I've been looking for a method to calculate $$R^2$$ on a subset of the samples (a subset of the instances, not a subset of features), and found this answer from Dave. It suggests using the mean of the original samples ($$\bar{y}$$), rather than the mean of the subset, when calculating the TSS – .i.e.:

$$R^2=\dfrac{\sum_j (y_j – \bar{y})^2 – \sum_j (y_j – \hat{y})^2}{\sum_j (y_j – \bar{y})^2}$$.

Using this method has resolved the problem I'm having when using the subset mean to calculate $$R^2$$, where I get a low or negative value if my subset has very low variance (e.g. if the subset is instances with target values in a small range), and I'd like to use Dave's method in a paper I'm writing.

I've searched for academic references for this method of calculating $$R^2$$ but I have not found one so far.
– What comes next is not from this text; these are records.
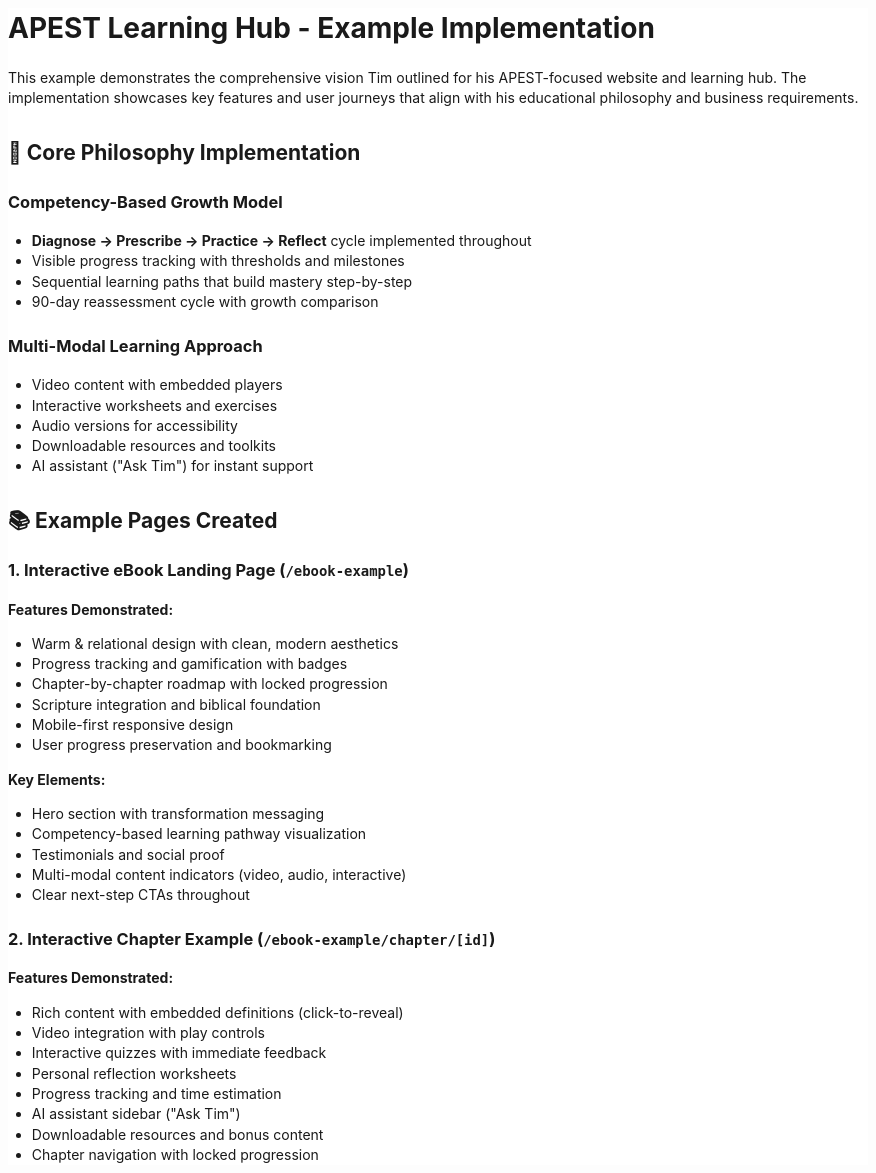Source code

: # APEST Learning Hub - Example Implementation

This example demonstrates the comprehensive vision Tim outlined for his APEST-focused website and learning hub. The implementation showcases key features and user journeys that align with his educational philosophy and business requirements.

## 🎯 Core Philosophy Implementation

### Competency-Based Growth Model
- **Diagnose → Prescribe → Practice → Reflect** cycle implemented throughout
- Visible progress tracking with thresholds and milestones
- Sequential learning paths that build mastery step-by-step
- 90-day reassessment cycle with growth comparison

### Multi-Modal Learning Approach
- Video content with embedded players
- Interactive worksheets and exercises
- Audio versions for accessibility
- Downloadable resources and toolkits
- AI assistant ("Ask Tim") for instant support

## 📚 Example Pages Created

### 1. Interactive eBook Landing Page (`/ebook-example`)
**Features Demonstrated:**
- Warm & relational design with clean, modern aesthetics
- Progress tracking and gamification with badges
- Chapter-by-chapter roadmap with locked progression
- Scripture integration and biblical foundation
- Mobile-first responsive design
- User progress preservation and bookmarking

**Key Elements:**
- Hero section with transformation messaging
- Competency-based learning pathway visualization
- Testimonials and social proof
- Multi-modal content indicators (video, audio, interactive)
- Clear next-step CTAs throughout

### 2. Interactive Chapter Example (`/ebook-example/chapter/[id]`)
**Features Demonstrated:**
- Rich content with embedded definitions (click-to-reveal)
- Video integration with play controls
- Interactive quizzes with immediate feedback
- Personal reflection worksheets
- Progress tracking and time estimation
- AI assistant sidebar ("Ask Tim")
- Downloadable resources and bonus content
- Chapter navigation with locked progression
Does anyone know of a suitable reference to use for this?

In my paper I justified this approach with the statement "When $$R^2$$ is calculated for a subset of samples, $$\bar{y}$$ is the mean of the measured LFMC for the full sample set, not the mean of the subset. By using this value for the mean, all $$R^2$$ calculations are compared to the same baseline, thus allowing comparisons between $$R^2$$ for different subsets of samples."